Ding Yang, Jiang Shaojie, Chen Xianzhen, Chen Lihong, Zhang Xing, Cheng Hao
Department of Dermatology, Sir Run Run Shaw Hospital, School of Medicine, Zhejiang University, Hangzhou 310016, China.
Center of Biomedicine Research, Sir Run Run Shaw Hospital, School of Medicine, Zhejiang University, Hangzhou 310016, China.
Xi Bao Yu Fen Zi Mian Yi Xue Za Zhi. 2014 Jun;30(6):618-22.
To express human papillomavirus type 11, E7 protein (HPV11E7) via a prokaryotic expression vector and produce anti-HPV11E7 polyclonal antibody.

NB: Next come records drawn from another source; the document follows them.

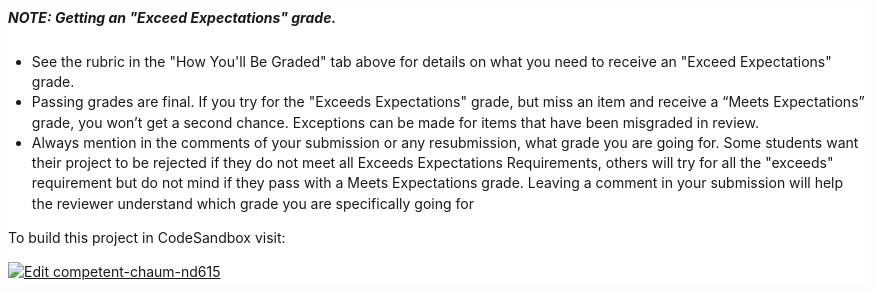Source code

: ##### NOTE: Getting an "Exceed Expectations" grade.

- See the rubric in the "How You'll Be Graded" tab above for details on what you need to receive an "Exceed Expectations" grade.
- Passing grades are final. If you try for the "Exceeds Expectations" grade, but miss an item and receive a “Meets Expectations” grade, you won’t get a second chance. Exceptions can be made for items that have been misgraded in review.
- Always mention in the comments of your submission or any resubmission, what grade you are going for. Some students want their project to be rejected if they do not meet all Exceeds Expectations Requirements, others will try for all the "exceeds" requirement but do not mind if they pass with a Meets Expectations grade. Leaving a comment in your submission will help the reviewer understand which grade you are specifically going for
   
To build this project in CodeSandbox visit: 
   
[![Edit competent-chaum-nd615](https://codesandbox.io/static/img/play-codesandbox.svg)](https://codesandbox.io/s/competent-chaum-nd615?autoresize=1&fontsize=14&hidenavigation=1&theme=dark)

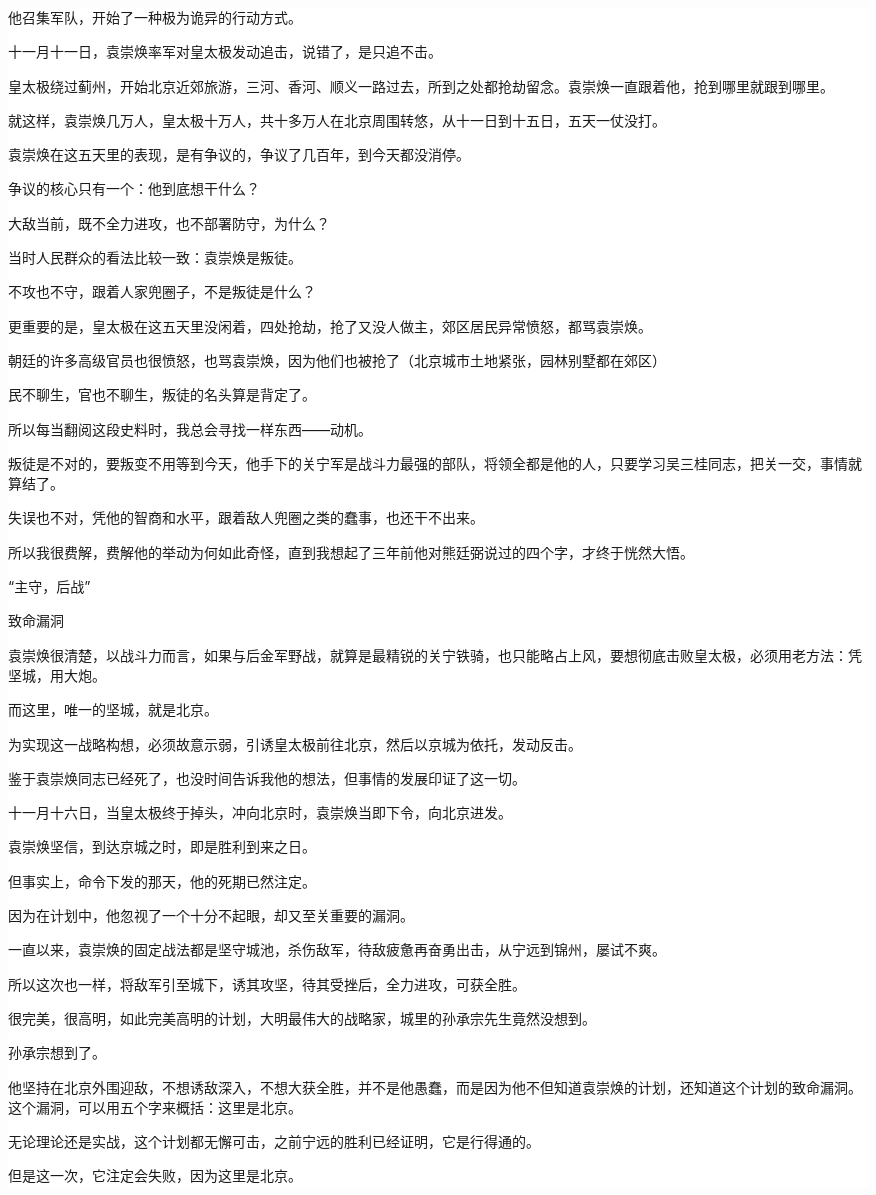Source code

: 他召集军队，开始了一种极为诡异的行动方式。

十一月十一日，袁崇焕率军对皇太极发动追击，说错了，是只追不击。

皇太极绕过蓟州，开始北京近郊旅游，三河、香河、顺义一路过去，所到之处都抢劫留念。袁崇焕一直跟着他，抢到哪里就跟到哪里。

就这样，袁崇焕几万人，皇太极十万人，共十多万人在北京周围转悠，从十一日到十五日，五天一仗没打。

袁崇焕在这五天里的表现，是有争议的，争议了几百年，到今天都没消停。

争议的核心只有一个：他到底想干什么？

大敌当前，既不全力进攻，也不部署防守，为什么？

当时人民群众的看法比较一致：袁崇焕是叛徒。

不攻也不守，跟着人家兜圈子，不是叛徒是什么？

更重要的是，皇太极在这五天里没闲着，四处抢劫，抢了又没人做主，郊区居民异常愤怒，都骂袁崇焕。

朝廷的许多高级官员也很愤怒，也骂袁崇焕，因为他们也被抢了（北京城市土地紧张，园林别墅都在郊区）

民不聊生，官也不聊生，叛徒的名头算是背定了。

所以每当翻阅这段史料时，我总会寻找一样东西——动机。

叛徒是不对的，要叛变不用等到今天，他手下的关宁军是战斗力最强的部队，将领全都是他的人，只要学习吴三桂同志，把关一交，事情就算结了。

失误也不对，凭他的智商和水平，跟着敌人兜圈之类的蠢事，也还干不出来。

所以我很费解，费解他的举动为何如此奇怪，直到我想起了三年前他对熊廷弼说过的四个字，才终于恍然大悟。

“主守，后战”

致命漏洞

袁崇焕很清楚，以战斗力而言，如果与后金军野战，就算是最精锐的关宁铁骑，也只能略占上风，要想彻底击败皇太极，必须用老方法：凭坚城，用大炮。

而这里，唯一的坚城，就是北京。

为实现这一战略构想，必须故意示弱，引诱皇太极前往北京，然后以京城为依托，发动反击。

鉴于袁崇焕同志已经死了，也没时间告诉我他的想法，但事情的发展印证了这一切。

十一月十六日，当皇太极终于掉头，冲向北京时，袁崇焕当即下令，向北京进发。

袁崇焕坚信，到达京城之时，即是胜利到来之日。

但事实上，命令下发的那天，他的死期已然注定。

因为在计划中，他忽视了一个十分不起眼，却又至关重要的漏洞。

一直以来，袁崇焕的固定战法都是坚守城池，杀伤敌军，待敌疲惫再奋勇出击，从宁远到锦州，屡试不爽。

所以这次也一样，将敌军引至城下，诱其攻坚，待其受挫后，全力进攻，可获全胜。

很完美，很高明，如此完美高明的计划，大明最伟大的战略家，城里的孙承宗先生竟然没想到。

孙承宗想到了。

他坚持在北京外围迎敌，不想诱敌深入，不想大获全胜，并不是他愚蠢，而是因为他不但知道袁崇焕的计划，还知道这个计划的致命漏洞。这个漏洞，可以用五个字来概括：这里是北京。

无论理论还是实战，这个计划都无懈可击，之前宁远的胜利已经证明，它是行得通的。

但是这一次，它注定会失败，因为这里是北京。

A prokaryotic expression vector pGEX-4T2-HPV11E7 was constructed and soluble GST-HPV11E7 fusion protein was expressed in E.coli by IPTG induction and purified. The purified HPV11E7 protein was used to immunize New Zealand rabbits to prepare the anti-HPV11E7 polyclonal antibody followed by protein G agarose purification to obtain the IgG type polyclonal antibody. Western blotting and immunofluorescence analysis were used to test the specificity and titer of the antibody.
SDS-PAGE analysis demonstrated that large amounts of soluble GST-HPV11E7 fusion protein was expressed in E.coli after 6 hours of IPTG induction. Western blotting and immunofluorescence confirmed that the purified anti-HPV11E7 polyclonal IgG antibody obtained from immunized rabbits had a high titer and specificity.

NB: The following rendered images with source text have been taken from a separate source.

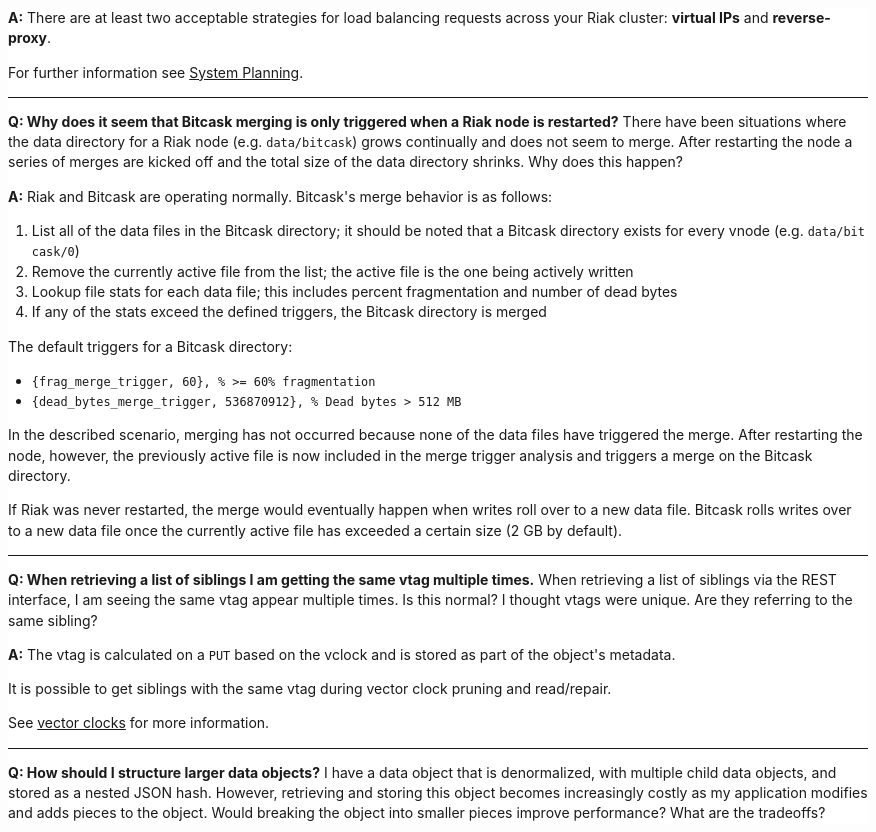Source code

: 
**A:**
There are at least two acceptable strategies for load balancing requests across your Riak cluster: **virtual IPs** and **reverse-proxy**.

For further information see [System Planning].


---

**Q: Why does it seem that Bitcask merging is only triggered when a Riak node is restarted?**
There have been situations where the data directory for a Riak node (e.g. `data/bitcask`) grows continually and does not seem to merge. After restarting the node a series of merges are kicked off and the total size of the data directory shrinks. Why does this happen?


**A:**
Riak and Bitcask are operating normally. Bitcask's merge behavior is as follows:

1. List all of the data files in the Bitcask directory; it should be noted that a Bitcask directory exists for every vnode (e.g. `data/bitcask/0`)
2. Remove the currently active file from the list; the active file is the one being actively written
3. Lookup file stats for each data file; this includes percent fragmentation and number of dead bytes
4. If any of the stats exceed the defined triggers, the Bitcask directory is merged

The default triggers for a Bitcask directory:

* `{frag_merge_trigger, 60}, % >= 60% fragmentation`
* `{dead_bytes_merge_trigger, 536870912}, % Dead bytes > 512 MB`

In the described scenario, merging has not occurred because none of the data files have triggered the merge. After restarting the node, however, the previously active file is now included in the merge trigger analysis and triggers a merge on the Bitcask directory.

If Riak was never restarted, the merge would eventually happen when writes roll over to a new data file. Bitcask rolls writes over to a new data file once the currently active file has exceeded a certain size (2 GB by default).


---

**Q: When retrieving a list of siblings I am getting the same vtag multiple times.**
When retrieving a list of siblings via the REST interface, I am seeing the same vtag appear multiple times. Is this normal? I thought vtags were unique. Are they referring to the same sibling?


**A:**
The vtag is calculated on a `PUT` based on the vclock and is stored as part of the object's metadata.

It is possible to get siblings with the same vtag during vector clock pruning and read/repair.

See [vector clocks] for more information.



---

**Q: How should I structure larger data objects?**
I have a data object that is denormalized, with multiple child data objects, and stored as a nested JSON hash. However, retrieving and storing this object becomes increasingly costly as my application modifies and adds pieces to the object. Would breaking the object into smaller pieces improve performance? What are the tradeoffs?


[Basho Bench]: ../using/performance/benchmarking.md
[Bitcask]: ../setup/planning/backend/bitcask.md
[Bucket Properties]: ../developing/usage/index.md
[built-in functions list]: https://github.com/basho/riak_kv/blob/master/priv/mapred_builtins.js
[commit hooks]: ../developing/usage/commit-hooks.md
[Configuration Files]: ../configuring/reference.md
[contrib.basho.com]: https://github.com/basho/riak_function_contrib
[Erlang Riak Client]: ../developing/client-libraries.md
[MapReduce]: ../developing/usage/mapreduce.md
[Memory]: ../setup/planning/backend/memory.md
[System Planning]: ../setup/planning/start.md#network-configuration--load-balancing
[vector clocks]: ../learn/concepts/causal-context.md#vector-clocks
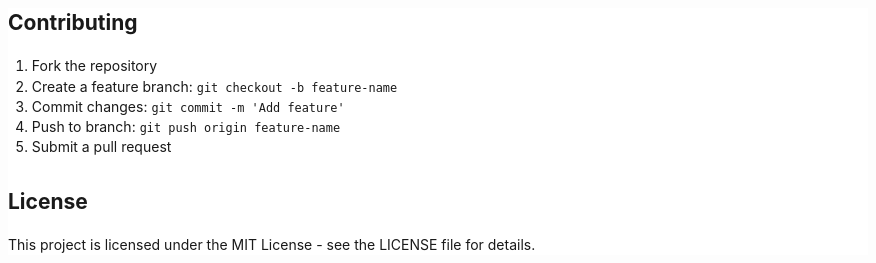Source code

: ## Contributing

1. Fork the repository
2. Create a feature branch: `git checkout -b feature-name`
3. Commit changes: `git commit -m 'Add feature'`
4. Push to branch: `git push origin feature-name`
5. Submit a pull request

## License

This project is licensed under the MIT License - see the LICENSE file for details.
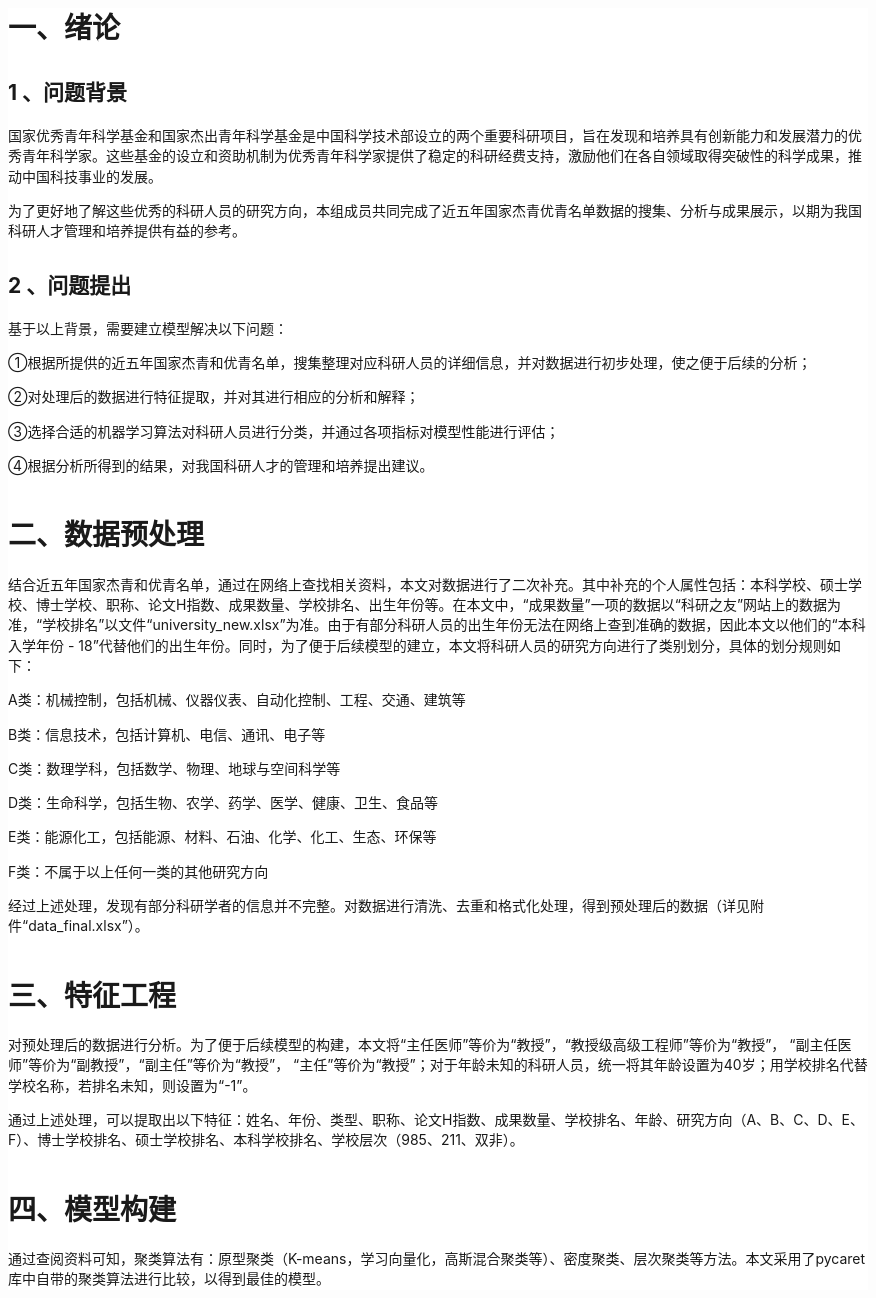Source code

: # 一、绪论

## 1 **、问题背景**

国家优秀青年科学基金和国家杰出青年科学基金是中国科学技术部设立的两个重要科研项目，旨在发现和培养具有创新能力和发展潜力的优秀青年科学家。这些基金的设立和资助机制为优秀青年科学家提供了稳定的科研经费支持，激励他们在各自领域取得突破性的科学成果，推动中国科技事业的发展。

为了更好地了解这些优秀的科研人员的研究方向，本组成员共同完成了近五年国家杰青优青名单数据的搜集、分析与成果展示，以期为我国科研人才管理和培养提供有益的参考。

## 2 **、问题提出**

基于以上背景，需要建立模型解决以下问题：

①根据所提供的近五年国家杰青和优青名单，搜集整理对应科研人员的详细信息，并对数据进行初步处理，使之便于后续的分析；

②对处理后的数据进行特征提取，并对其进行相应的分析和解释；

③选择合适的机器学习算法对科研人员进行分类，并通过各项指标对模型性能进行评估；

④根据分析所得到的结果，对我国科研人才的管理和培养提出建议。

# 二、数据预处理

结合近五年国家杰青和优青名单，通过在网络上查找相关资料，本文对数据进行了二次补充。其中补充的个人属性包括：本科学校、硕士学校、博士学校、职称、论文H指数、成果数量、学校排名、出生年份等。在本文中，“成果数量”一项的数据以“科研之友”网站上的数据为准，“学校排名”以文件“university_new.xlsx”为准。由于有部分科研人员的出生年份无法在网络上查到准确的数据，因此本文以他们的“本科入学年份 - 18”代替他们的出生年份。同时，为了便于后续模型的建立，本文将科研人员的研究方向进行了类别划分，具体的划分规则如下：

A类：机械控制，包括机械、仪器仪表、自动化控制、工程、交通、建筑等

B类：信息技术，包括计算机、电信、通讯、电子等

C类：数理学科，包括数学、物理、地球与空间科学等

D类：生命科学，包括生物、农学、药学、医学、健康、卫生、食品等

E类：能源化工，包括能源、材料、石油、化学、化工、生态、环保等

F类：不属于以上任何一类的其他研究方向

经过上述处理，发现有部分科研学者的信息并不完整。对数据进行清洗、去重和格式化处理，得到预处理后的数据（详见附件“data_final.xlsx”）。

# 三、特征工程

对预处理后的数据进行分析。为了便于后续模型的构建，本文将“主任医师”等价为“教授”，“教授级高级工程师”等价为“教授”， “副主任医师”等价为“副教授”，“副主任”等价为“教授”， “主任”等价为“教授”；对于年龄未知的科研人员，统一将其年龄设置为40岁；用学校排名代替学校名称，若排名未知，则设置为“-1”。

通过上述处理，可以提取出以下特征：姓名、年份、类型、职称、论文H指数、成果数量、学校排名、年龄、研究方向（A、B、C、D、E、F）、博士学校排名、硕士学校排名、本科学校排名、学校层次（985、211、双非）。

# 四、模型构建

通过查阅资料可知，聚类算法有：原型聚类（K-means，学习向量化，高斯混合聚类等）、密度聚类、层次聚类等方法。本文采用了pycaret库中自带的聚类算法进行比较，以得到最佳的模型。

The prokaryotic expression system could express a great deal of soluble HPV11E7 protein, and anti-HPV11E7 polyclonal IgG antibody from HPV11E7-immunized rabbits was proved to have a high titer and specificity.
通过原核表达载体表达人乳头瘤病毒11型E7蛋白(HPV11E7)并制备抗HPV11E7多克隆抗体。
构建原核表达载体pGEX-4T2-HPV11E7,经异丙基-β-D-硫代半乳糖苷(IPTG)诱导在大肠杆菌中表达可溶性谷胱甘肽S-转移酶(GST)-HPV11E7融合蛋白并进行纯化。用纯化的HPV11E7蛋白免疫新西兰兔制备抗HPV11E7多克隆抗体,经蛋白G琼脂糖纯化获得IgG型多克隆抗体。采用蛋白质免疫印迹法和免疫荧光分析法检测抗体的特异性和效价。
十二烷基硫酸钠-聚丙烯酰胺凝胶电泳(SDS-PAGE)分析显示,IPTG诱导6小时后,大肠杆菌中大量表达可溶性GST-HPV11E7融合蛋白。蛋白质免疫印迹法和免疫荧光分析证实,从免疫兔获得的纯化抗HPV11E7多克隆IgG抗体具有高效价和特异性。
原核表达系统可大量表达可溶性HPV11E7蛋白,且经HPV11E7免疫的兔所产生的抗HPV11E7多克隆IgG抗体具有高效价和特异性。